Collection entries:
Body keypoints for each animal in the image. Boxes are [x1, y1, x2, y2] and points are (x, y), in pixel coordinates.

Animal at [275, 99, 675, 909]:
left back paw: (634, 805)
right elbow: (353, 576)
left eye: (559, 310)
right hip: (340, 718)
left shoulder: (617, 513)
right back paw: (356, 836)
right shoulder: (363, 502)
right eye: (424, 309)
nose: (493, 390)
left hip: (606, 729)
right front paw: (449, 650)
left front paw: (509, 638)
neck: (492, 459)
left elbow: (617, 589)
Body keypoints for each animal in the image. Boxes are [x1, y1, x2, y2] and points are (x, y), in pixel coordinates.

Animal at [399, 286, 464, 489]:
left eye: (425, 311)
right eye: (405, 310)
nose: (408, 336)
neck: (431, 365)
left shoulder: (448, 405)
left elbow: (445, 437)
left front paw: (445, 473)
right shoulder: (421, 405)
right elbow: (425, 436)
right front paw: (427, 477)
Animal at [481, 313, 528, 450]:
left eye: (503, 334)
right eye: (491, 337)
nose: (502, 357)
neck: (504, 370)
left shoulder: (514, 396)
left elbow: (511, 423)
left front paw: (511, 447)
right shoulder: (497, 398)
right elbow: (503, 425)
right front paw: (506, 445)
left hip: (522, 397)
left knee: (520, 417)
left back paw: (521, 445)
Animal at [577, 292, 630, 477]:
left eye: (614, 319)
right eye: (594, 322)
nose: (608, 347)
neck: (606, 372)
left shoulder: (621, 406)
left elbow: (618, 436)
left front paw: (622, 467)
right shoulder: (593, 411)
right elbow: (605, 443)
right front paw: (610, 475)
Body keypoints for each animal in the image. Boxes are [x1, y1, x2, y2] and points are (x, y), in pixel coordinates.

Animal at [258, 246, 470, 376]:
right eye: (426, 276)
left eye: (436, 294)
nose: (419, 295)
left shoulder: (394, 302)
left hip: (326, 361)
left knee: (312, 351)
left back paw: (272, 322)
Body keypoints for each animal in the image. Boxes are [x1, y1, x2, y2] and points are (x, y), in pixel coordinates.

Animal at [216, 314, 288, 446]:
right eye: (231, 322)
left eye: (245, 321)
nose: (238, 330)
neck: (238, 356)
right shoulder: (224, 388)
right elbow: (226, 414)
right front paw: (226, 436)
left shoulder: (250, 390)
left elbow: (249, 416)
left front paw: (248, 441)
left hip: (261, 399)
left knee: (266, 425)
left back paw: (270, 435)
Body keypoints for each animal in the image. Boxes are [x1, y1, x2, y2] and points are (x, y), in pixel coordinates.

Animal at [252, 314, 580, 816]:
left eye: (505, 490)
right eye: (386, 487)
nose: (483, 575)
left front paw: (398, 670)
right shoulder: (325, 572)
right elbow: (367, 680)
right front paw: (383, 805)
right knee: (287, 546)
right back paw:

=== What to work on ===
Above are the entries. Copy exactly the part that opens with the line containing "left shoulder: (621, 406)" and closes with the line containing "left hip: (326, 361)", and no more.

=== Solution ===
left shoulder: (621, 406)
left elbow: (618, 436)
left front paw: (622, 467)
right shoulder: (593, 411)
right elbow: (605, 443)
right front paw: (610, 475)
Body keypoints for each animal in the image. Boxes are [x1, y1, x2, y2] and points are (x, y), in pixel coordinates.

Animal at [258, 246, 470, 376]:
right eye: (426, 276)
left eye: (436, 294)
nose: (419, 295)
left shoulder: (394, 302)
left hip: (326, 361)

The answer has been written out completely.